● Task requirements:
Show all the lines in the data below that include the word "labels".

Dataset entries

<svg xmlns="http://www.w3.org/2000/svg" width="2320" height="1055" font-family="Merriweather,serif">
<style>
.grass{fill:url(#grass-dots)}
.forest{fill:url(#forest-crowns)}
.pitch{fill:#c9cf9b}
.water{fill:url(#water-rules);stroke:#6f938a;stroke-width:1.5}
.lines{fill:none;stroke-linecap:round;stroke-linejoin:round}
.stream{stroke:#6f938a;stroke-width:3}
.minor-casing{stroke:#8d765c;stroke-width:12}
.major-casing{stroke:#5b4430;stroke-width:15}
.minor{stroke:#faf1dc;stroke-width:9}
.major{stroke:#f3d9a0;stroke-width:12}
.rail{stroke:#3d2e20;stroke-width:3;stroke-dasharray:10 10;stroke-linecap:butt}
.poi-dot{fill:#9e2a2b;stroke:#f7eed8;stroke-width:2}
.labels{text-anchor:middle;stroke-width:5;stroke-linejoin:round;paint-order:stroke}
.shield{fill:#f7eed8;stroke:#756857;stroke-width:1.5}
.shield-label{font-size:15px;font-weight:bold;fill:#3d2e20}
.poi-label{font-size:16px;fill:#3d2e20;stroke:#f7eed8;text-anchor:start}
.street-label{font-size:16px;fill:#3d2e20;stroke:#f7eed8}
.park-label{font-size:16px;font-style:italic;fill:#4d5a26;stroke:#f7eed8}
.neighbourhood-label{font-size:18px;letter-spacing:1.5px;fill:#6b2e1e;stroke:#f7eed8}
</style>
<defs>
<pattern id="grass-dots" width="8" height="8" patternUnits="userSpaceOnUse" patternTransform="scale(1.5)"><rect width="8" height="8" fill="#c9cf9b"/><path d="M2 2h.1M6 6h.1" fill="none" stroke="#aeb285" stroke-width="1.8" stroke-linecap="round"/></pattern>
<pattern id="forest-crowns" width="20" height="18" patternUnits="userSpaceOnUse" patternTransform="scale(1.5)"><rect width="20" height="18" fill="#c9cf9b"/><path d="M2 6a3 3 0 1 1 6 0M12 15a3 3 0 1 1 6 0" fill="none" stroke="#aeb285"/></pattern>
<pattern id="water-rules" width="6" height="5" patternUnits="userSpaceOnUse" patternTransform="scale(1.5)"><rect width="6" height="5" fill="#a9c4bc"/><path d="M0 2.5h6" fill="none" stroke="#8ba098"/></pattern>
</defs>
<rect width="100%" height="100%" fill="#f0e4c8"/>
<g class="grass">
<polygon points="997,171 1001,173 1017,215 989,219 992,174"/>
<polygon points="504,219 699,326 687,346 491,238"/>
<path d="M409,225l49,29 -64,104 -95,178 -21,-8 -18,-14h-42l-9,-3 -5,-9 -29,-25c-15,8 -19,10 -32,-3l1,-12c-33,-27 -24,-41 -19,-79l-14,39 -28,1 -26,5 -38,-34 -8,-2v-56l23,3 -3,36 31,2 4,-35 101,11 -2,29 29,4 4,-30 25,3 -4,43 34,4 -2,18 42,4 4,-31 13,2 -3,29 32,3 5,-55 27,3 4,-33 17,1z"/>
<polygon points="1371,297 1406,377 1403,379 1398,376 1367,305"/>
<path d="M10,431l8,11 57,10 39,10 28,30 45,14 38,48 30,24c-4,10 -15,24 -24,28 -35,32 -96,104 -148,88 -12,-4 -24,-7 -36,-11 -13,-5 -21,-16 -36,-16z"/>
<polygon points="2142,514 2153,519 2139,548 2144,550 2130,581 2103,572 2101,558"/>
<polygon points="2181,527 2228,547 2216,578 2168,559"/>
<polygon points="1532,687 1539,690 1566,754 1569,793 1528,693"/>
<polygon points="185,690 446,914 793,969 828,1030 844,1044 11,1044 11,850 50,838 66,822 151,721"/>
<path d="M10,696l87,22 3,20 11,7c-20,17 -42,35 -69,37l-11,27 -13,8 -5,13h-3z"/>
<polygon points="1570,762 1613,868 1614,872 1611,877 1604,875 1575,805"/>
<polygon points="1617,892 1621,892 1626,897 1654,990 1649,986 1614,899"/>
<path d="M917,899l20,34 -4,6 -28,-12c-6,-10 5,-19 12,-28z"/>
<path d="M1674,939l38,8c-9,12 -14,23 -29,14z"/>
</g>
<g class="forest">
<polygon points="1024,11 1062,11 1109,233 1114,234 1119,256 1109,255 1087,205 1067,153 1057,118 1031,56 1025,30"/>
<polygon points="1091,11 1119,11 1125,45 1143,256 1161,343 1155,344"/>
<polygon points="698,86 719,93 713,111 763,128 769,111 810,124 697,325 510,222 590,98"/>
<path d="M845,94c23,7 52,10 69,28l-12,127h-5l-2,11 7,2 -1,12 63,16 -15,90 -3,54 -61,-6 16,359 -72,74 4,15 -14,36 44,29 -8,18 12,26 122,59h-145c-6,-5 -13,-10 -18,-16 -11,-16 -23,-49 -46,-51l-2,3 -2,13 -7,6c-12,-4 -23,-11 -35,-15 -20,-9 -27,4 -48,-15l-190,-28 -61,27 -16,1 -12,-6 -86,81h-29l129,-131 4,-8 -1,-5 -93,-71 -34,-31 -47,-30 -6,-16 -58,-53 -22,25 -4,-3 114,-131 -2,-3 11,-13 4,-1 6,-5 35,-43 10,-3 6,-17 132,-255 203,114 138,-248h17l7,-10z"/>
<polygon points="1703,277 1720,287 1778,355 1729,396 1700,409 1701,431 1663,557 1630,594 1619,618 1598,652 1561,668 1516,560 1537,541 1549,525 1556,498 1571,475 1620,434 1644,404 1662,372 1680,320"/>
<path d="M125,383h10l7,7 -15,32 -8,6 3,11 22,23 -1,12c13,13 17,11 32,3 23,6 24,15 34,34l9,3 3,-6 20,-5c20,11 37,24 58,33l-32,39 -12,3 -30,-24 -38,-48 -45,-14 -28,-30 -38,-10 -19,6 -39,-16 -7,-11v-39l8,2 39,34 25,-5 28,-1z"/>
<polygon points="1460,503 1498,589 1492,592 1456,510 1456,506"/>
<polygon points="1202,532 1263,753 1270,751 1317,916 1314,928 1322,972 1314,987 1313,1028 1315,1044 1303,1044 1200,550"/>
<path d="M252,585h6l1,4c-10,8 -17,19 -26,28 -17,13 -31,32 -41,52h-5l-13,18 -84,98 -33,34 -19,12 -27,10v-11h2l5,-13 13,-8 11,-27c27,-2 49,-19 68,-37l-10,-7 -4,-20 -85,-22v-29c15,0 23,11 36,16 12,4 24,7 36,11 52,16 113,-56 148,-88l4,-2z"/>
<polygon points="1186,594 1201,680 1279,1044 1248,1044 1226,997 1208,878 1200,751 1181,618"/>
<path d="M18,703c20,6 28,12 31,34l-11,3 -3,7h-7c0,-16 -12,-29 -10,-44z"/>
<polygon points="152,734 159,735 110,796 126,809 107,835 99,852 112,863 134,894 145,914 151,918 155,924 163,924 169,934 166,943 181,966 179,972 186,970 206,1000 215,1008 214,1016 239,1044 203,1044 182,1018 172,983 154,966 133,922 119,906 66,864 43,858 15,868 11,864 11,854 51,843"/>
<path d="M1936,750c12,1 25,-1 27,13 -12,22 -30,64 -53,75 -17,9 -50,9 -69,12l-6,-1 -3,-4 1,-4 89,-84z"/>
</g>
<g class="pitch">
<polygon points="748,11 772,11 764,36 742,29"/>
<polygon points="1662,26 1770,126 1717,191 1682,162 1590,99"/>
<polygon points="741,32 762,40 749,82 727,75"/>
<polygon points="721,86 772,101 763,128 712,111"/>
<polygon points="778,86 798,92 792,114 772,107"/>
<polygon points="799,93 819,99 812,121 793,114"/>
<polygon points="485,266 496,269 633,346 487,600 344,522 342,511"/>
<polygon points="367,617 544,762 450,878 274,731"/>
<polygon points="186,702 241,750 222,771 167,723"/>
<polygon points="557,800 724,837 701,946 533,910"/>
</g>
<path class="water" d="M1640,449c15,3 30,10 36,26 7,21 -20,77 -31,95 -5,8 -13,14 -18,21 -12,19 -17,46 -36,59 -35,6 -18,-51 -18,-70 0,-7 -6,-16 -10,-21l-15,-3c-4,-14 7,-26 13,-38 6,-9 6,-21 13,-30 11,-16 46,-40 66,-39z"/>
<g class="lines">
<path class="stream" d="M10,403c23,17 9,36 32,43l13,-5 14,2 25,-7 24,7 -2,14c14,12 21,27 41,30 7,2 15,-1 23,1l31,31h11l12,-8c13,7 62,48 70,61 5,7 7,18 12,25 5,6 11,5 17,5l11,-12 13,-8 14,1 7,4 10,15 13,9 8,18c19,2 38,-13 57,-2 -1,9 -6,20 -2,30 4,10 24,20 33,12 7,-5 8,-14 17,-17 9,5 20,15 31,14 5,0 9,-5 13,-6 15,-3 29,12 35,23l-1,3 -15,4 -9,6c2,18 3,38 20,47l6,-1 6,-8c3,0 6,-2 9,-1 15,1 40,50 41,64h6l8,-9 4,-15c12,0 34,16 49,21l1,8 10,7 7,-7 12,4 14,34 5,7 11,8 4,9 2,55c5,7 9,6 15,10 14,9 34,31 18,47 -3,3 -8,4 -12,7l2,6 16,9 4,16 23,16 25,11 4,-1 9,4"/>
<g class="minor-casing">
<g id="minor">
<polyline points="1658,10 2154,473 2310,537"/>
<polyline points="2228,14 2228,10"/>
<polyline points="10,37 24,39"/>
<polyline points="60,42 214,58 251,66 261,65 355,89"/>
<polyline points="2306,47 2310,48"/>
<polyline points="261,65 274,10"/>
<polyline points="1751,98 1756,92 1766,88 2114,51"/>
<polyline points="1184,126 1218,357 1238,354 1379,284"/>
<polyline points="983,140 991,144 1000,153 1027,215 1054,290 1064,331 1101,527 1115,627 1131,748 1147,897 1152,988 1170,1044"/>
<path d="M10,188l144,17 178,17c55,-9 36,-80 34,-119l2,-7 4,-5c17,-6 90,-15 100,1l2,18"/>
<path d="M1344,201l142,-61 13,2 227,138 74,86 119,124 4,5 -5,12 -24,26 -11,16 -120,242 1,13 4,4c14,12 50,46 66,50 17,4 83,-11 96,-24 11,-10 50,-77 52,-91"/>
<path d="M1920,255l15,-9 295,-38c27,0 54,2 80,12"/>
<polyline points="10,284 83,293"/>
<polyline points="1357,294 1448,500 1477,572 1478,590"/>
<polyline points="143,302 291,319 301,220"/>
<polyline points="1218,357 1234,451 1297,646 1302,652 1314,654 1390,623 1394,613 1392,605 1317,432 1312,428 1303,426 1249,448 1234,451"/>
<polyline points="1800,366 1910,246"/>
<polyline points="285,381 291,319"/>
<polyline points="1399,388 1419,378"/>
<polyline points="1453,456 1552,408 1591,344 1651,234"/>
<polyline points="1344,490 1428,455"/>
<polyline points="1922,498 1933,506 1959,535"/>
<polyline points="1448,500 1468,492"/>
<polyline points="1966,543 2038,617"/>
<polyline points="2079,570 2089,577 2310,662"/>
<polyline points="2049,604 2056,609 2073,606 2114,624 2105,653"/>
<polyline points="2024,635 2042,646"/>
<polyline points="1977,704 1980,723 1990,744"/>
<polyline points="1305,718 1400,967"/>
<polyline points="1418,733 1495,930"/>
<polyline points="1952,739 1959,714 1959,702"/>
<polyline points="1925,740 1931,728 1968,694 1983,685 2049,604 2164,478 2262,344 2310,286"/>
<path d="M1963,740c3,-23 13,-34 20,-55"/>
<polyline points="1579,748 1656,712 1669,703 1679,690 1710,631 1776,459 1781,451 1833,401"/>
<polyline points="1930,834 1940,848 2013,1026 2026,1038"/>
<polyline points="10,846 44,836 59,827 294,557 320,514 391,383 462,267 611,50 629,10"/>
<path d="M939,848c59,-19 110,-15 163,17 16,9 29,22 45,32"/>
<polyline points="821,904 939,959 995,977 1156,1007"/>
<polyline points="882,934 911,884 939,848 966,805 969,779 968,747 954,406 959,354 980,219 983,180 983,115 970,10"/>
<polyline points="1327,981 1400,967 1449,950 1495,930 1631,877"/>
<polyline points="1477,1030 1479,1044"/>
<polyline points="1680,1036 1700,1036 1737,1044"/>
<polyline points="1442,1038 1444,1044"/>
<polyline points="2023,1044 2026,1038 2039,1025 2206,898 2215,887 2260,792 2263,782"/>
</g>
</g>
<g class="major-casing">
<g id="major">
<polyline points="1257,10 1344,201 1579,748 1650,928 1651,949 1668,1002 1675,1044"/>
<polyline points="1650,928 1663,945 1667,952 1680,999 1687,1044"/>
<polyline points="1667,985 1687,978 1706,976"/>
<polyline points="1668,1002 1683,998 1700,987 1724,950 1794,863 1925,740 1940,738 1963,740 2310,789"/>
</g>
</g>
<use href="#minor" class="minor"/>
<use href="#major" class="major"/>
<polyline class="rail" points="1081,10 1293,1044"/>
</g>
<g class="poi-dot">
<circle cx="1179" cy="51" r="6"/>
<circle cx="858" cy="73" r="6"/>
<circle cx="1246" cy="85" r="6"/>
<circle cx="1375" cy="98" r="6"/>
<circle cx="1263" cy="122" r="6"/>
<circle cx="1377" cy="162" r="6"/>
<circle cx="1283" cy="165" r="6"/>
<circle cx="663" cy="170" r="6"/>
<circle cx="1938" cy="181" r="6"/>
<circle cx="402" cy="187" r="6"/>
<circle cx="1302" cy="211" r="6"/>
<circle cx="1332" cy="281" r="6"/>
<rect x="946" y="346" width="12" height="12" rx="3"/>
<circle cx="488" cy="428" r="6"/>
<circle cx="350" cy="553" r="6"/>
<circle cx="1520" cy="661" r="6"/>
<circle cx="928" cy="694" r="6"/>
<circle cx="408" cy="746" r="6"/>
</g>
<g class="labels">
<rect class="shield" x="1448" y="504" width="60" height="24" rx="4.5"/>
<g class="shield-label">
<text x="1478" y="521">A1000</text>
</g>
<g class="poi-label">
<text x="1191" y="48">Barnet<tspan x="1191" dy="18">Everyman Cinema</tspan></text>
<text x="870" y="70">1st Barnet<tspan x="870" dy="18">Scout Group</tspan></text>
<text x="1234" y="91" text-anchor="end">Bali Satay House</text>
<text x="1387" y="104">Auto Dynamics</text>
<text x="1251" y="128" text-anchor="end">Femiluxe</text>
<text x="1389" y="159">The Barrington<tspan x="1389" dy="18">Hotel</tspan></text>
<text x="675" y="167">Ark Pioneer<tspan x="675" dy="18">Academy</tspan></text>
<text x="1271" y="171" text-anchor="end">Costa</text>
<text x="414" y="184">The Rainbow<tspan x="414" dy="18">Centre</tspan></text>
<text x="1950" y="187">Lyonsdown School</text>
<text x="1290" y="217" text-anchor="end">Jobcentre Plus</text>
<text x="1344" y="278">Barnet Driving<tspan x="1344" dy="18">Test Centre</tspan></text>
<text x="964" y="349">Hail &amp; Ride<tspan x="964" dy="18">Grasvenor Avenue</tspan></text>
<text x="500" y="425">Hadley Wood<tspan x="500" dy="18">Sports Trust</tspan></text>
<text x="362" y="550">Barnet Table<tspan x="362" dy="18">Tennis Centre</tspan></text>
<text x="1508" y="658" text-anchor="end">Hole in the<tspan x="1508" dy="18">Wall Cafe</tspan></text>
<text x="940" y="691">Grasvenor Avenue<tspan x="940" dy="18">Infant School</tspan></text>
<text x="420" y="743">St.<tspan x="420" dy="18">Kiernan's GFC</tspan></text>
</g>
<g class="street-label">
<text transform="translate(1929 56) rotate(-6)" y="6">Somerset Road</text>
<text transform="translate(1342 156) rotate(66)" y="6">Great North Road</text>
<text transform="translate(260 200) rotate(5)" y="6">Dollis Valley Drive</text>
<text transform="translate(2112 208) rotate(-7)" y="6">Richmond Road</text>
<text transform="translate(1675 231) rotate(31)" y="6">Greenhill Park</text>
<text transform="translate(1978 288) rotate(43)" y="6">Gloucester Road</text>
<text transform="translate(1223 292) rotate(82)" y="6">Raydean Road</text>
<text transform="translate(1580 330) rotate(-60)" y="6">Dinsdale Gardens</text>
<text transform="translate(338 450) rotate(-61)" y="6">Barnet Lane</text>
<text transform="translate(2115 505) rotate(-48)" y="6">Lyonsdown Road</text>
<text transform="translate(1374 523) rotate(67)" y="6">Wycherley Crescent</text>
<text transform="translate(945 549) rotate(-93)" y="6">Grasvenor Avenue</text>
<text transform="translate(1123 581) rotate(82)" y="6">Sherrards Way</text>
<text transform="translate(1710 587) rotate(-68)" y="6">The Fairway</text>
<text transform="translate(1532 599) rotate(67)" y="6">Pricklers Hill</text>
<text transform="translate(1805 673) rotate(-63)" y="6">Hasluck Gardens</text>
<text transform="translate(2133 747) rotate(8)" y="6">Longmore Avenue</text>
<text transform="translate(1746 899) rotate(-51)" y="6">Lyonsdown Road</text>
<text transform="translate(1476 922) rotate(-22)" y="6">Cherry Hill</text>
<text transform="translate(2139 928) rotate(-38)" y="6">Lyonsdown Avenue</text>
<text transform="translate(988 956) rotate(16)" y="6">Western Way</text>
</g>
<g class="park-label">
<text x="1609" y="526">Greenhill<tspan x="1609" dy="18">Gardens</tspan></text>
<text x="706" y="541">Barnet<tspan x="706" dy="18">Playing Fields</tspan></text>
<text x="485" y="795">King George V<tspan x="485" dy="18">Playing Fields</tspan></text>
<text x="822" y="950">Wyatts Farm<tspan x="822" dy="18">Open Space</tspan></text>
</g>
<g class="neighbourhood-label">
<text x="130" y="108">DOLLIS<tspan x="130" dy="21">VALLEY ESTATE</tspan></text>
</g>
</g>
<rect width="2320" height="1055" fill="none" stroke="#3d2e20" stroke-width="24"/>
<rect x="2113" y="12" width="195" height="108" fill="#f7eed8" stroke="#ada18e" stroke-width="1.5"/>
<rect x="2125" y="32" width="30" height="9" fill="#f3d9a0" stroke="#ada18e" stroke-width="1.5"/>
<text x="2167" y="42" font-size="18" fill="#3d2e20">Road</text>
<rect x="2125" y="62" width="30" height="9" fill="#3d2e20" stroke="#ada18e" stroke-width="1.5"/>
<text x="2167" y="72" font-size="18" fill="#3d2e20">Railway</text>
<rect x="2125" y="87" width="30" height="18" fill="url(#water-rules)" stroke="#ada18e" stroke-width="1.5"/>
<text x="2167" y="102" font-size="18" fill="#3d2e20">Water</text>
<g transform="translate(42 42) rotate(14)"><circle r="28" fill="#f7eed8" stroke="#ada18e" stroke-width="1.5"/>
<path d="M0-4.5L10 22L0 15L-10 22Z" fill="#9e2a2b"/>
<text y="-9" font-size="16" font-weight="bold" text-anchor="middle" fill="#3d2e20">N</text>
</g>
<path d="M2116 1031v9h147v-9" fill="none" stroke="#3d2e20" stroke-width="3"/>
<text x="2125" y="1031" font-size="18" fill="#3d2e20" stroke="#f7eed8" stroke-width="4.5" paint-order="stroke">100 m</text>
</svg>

● Exercise answer:
.labels{text-anchor:middle;stroke-width:5;stroke-linejoin:round;paint-order:stroke}
<g class="labels">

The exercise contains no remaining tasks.